Gabriel Corona [Tue, 18 Nov 2014 09:46:19 +0000 (10:46 +0100)]
[mc] Remove reference to DW_TAG_mutable_type:
Is was in a DWARFv3 draft but was removed from the final version: it
was removed from libdw which breaks compilation.
Martin Quinson [Tue, 18 Nov 2014 08:44:34 +0000 (09:44 +0100)]
typo -= 2
degomme [Tue, 18 Nov 2014 07:00:13 +0000 (08:00 +0100)]
protect these calls to smpi_datatype_size as they are not always relevant
degomme [Mon, 17 Nov 2014 22:42:46 +0000 (23:42 +0100)]
Fix problem with unknown datatypes in replay/tracing.

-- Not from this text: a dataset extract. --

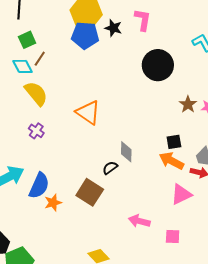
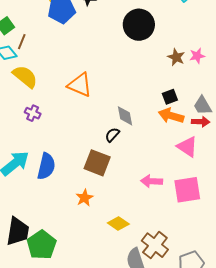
pink triangle: (181, 194) -> (187, 147), turned -50
orange star: (53, 203) -> (85, 198), moved
pink square: (173, 237) -> (187, 190), size x1.8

When datatype was unknown to replay, it was replayed as MPI_BYTE.
This modification adds a parameter to encode_datatype, to tell tracing that the datatype size has to be taken into account in the count parameter
This results in the fact that a message of count*datatype_size being replayed as a message of (count*datatype_size)*sizeof(MPI_BYTE), which is the same.
This is not a perfect or elegant solution, but :
- it works.
- it handles manually created datatypes
- it doesn't break previously generated replay files
- it avoids testing each time 50 different datatypes (see encode_datatype function)
- the new parameter avoids doing strcmp with "-1" at each time, performance should not be too bad
degomme [Mon, 17 Nov 2014 22:24:32 +0000 (23:24 +0100)]
There should not be msg datatypes here
Gabriel Corona [Mon, 17 Nov 2014 14:34:34 +0000 (15:34 +0100)]
[mm] Disable HAVE_GNU_LD code in order to get rid of the junkarea
The HAVE_GNU_LD mode of mmalloc delegates in some cases to standard
malloc()/free() which are resolved with dlsym(). This cause some
bootstrap problems which are only resolved with the junkarea: the
junkarea is regularly broken when adding dependencies because the
junkarea is then too small.
By disabling the HAVE_GNU_LD path, we get rid of the junkarea hack.
Martin Quinson [Thu, 13 Nov 2014 21:01:35 +0000 (22:01 +0100)]
clean after augustin, as usual
Martin Quinson [Thu, 13 Nov 2014 20:59:09 +0000 (21:59 +0100)]
Remove the unmodified NAS examples as they are really useless nowadays
I'm still unsure of what to do with the modified ones. I vote for
removing them if we have enough examples already.